The idea has emerged from a Home Office proposal that is being considered for inclusion in the forthcoming data communications bill, due for announcement by ministers in November’s Queen’s Speech.
The authorities have already discussed its plans with large ISPs, which would be required to keep the records for 12 months, handing them over for inspection if a court authorised such action.
The information stored would not include the content of emails and calls, only the fact that they were made from certain endpoints at a specified time. These could be used by police to analyse call and communication patterns by and between suspects.
“You’ve got to admire the government’s gall in attempting to bring in yet another 'super-database' with public confidence still in tatters over recent lapses in data protection,” said Jamie Cowper of PGP Corporation.
“Surely it would be more logical to initially focus on fixing the existing databases and proving their security before introducing new ones?”
In his view logging calls could prove controversial if it involved US companies, which might not trust the government to secure the logs to high enough standards. The potential for abuse, however trivial, would be obvious.
Chris Mayers, chief security architect at Citrix UK, also voiced his doubts: “The Government’s responsibility in these matter is to uphold national security and protect the public. Building a single national database will achieve neither aim.”
“The information will have to come from ISPs and telcos in the first place. Today, law enforcement can simply request that these organisations provide the information under court order. A centralised database merely magnifies the security and privacy risk - and associated costs of strict safeguards," he said. "
“The European Union's Data Retention Directive does not require any centralised database. It is hard to see any public benefit of such a database, whatsoever.”
Security experts agreed that following data leakages such as the HMRC’s loss of 25 million records, the public is unlikely to feel confident in the security of the database.

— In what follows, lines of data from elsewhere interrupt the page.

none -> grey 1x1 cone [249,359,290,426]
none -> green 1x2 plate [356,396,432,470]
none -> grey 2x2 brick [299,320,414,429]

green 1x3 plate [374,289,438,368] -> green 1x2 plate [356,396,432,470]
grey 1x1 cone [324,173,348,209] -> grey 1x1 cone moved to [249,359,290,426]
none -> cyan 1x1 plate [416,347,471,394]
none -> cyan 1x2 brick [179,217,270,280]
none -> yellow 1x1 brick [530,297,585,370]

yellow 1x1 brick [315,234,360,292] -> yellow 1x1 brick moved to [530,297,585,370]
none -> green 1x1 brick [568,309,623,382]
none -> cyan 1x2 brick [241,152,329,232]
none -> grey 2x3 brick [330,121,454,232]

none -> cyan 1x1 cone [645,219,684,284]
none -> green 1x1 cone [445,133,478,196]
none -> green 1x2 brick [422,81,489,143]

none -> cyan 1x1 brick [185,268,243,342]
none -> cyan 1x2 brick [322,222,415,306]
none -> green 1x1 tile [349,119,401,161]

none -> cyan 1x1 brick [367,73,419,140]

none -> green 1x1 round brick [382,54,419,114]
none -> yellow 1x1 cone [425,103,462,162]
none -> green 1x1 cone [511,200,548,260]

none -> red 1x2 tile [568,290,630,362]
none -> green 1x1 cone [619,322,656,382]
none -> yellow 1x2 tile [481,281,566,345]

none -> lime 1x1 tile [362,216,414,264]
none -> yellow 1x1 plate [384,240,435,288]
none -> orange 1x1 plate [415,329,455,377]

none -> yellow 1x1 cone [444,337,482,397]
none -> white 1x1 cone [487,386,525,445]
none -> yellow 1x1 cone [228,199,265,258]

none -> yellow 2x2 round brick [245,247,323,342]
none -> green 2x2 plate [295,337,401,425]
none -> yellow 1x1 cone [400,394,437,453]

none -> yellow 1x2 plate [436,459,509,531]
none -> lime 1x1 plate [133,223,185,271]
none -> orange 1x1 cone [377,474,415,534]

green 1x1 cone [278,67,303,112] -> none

"It’s hare-brained," said Janice McGinn, research director of CIO Practice, part of the 451 Group. "Apart from any number of issues about privacy and civil liberties, central government has an appalling record in building and maintaining large databases of sensitive information. Assuming co-operation is forthcoming from the ISPs and others, history (at the NHS for example) suggests the project would overrun, with escalating costs."
She added: "Given Whitehall’s serious security breaches, the integrity of data, and the Home Office’s ability to maintain that integrity, is highly questionable. Would you trust them with your data?"
But Richard Archdeacon of Symantec believed that the HMRC CD disc loss had changed attitudes at the highest levels of government.
“There has been a sea change in recent months. A detailed look has been taken, splitting data between systems,” in order to make systems more secure, he said.
“With such a vast amount of data that the Government is looking to store, they have to be very clear with their policies and have a very strict data loss prevention programme in place."